Now, you might be wondering why this is SO important-aren’t there many people who hold their pencils funny? You are correct, there are many people, young and old who have poor pencil grasp and many times there are no problems with those alternate grasp patterns. However, there are times that alternate grasp patterns can cause pain, or a writer can lose endurance as they write or color even after a short time. The muscle strength you need to hold a pencil properly also translates to improving one’s overall fine motor function. So even though many have “gotten by” with poor pencil grasp, why wouldn’t you set your child up for success as best you can? We are here to help!
If you are a parent of a toddler, preschooler or kindergartner, you can use playtime at home to target all these fine motor muscles need for coloring, writing, cutting, and gluing through simple play!
1. GROSS MOTOR PLAY
Using the large muscles of the body (gross motor skills) are often underestimated as a foundation for fine motor skills. The core and arms must be strong to support the smaller muscles in the hands. Activities like wheelbarrow walking, bear walking, crawling through tunnels, climbing, hanging from monkey bars and playing tag are super fun and a very important precursor to fine motor functioning.
2. VERTICAL SURFACE PLAY
Strengthening the whole arm from shoulders to fingers can be done using a vertical surface like an easel or wall. When your child colors, paints, places stickers, or plays tic tac toe on a vertical surface, she won’t even realize that her arms are getting a workout. Working against gravity, she’s building up strength and stability in her shoulder muscles, which form a solid foundation for coordinated hand skills. You’ll also notice that when she colors or paints, the crayon or brush will naturally fall into the thenar webspace (the soft area between the thumb and forefinger), promoting a proper tripod grasp.
3. PLAY WITH RESISTIVE MATERIALS
The hands themselves also need to be strong. Play dough and putty are great mediums for your child to strengthen their intrinsic hand muscles. Take out some play scissors, rolling pins, and measuring spoons to encourage lots of squishing, squeezing, and cutting.

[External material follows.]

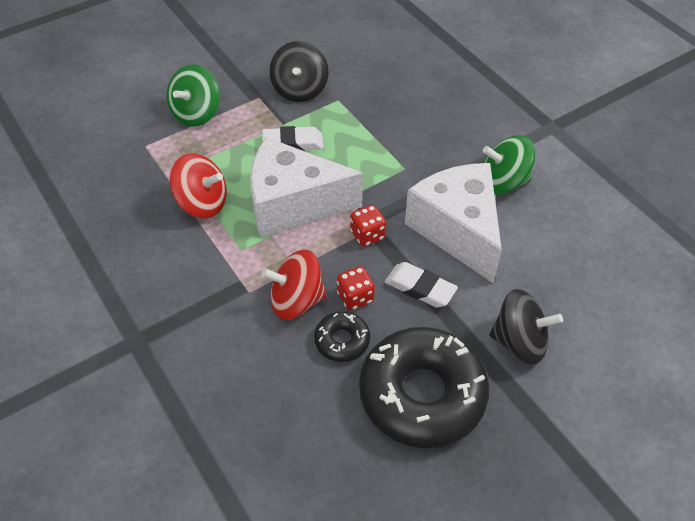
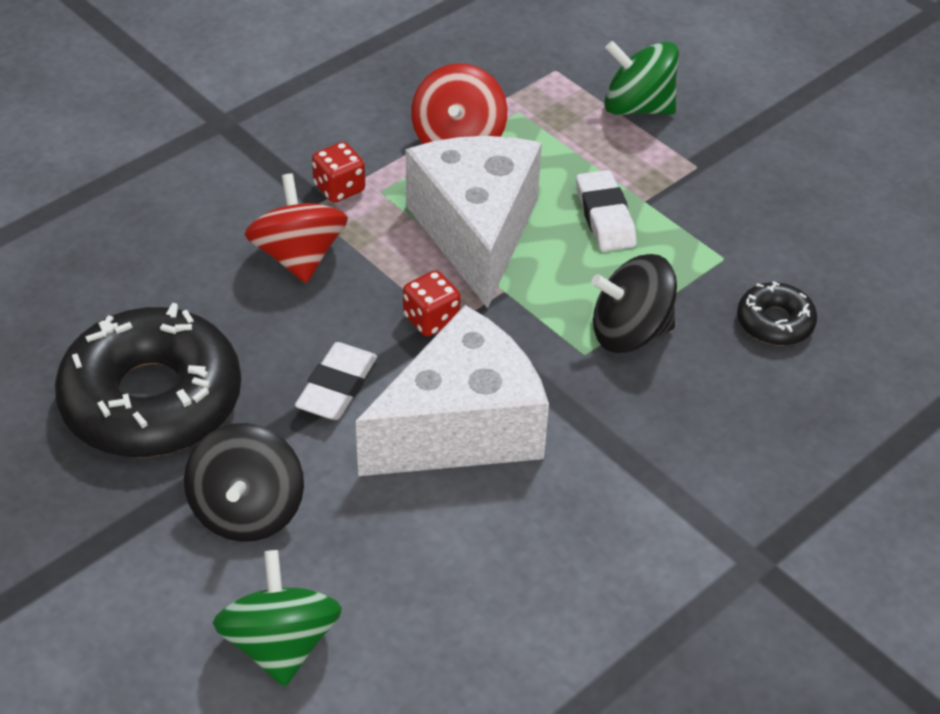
camera: 80 degrees right, 5 degrees down
black spinning top [269,41,329,102] -> black spinning top moved to [591,254,677,353]
black donut [314,311,370,362] -> black donut moved to [737,281,817,346]
red dice [337,266,375,311] -> red dice moved to [312,142,365,202]
green spinning top [483,135,535,195] -> green spinning top moved to [213,550,342,687]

4. PLAY GAMES WITH SMALL PIECES
When children pick up and manipulate small objects, they recruit strength from their arms all the way through to their fingers. Legos, Topple, Apples to Apples, and Light Bright are all great games for this purpose (and provide a night of family fun).
5. COLOR WITH BROKEN CRAYONS
Why throw away what can actually be put to good use? Broken crayons are the perfect size for small hands and force the use of only the thumb, index, and middle fingers to color. If your child struggles and complains when using a small crayon, it likely indicates that those hand muscles are a bit weak. Try short spurts with a broken crayon at first, along with all the above recommendations.
Bottom Line: Prioritizing both gross and fine motor play is essential for school based functions! It’s never too late to learn the right way to write!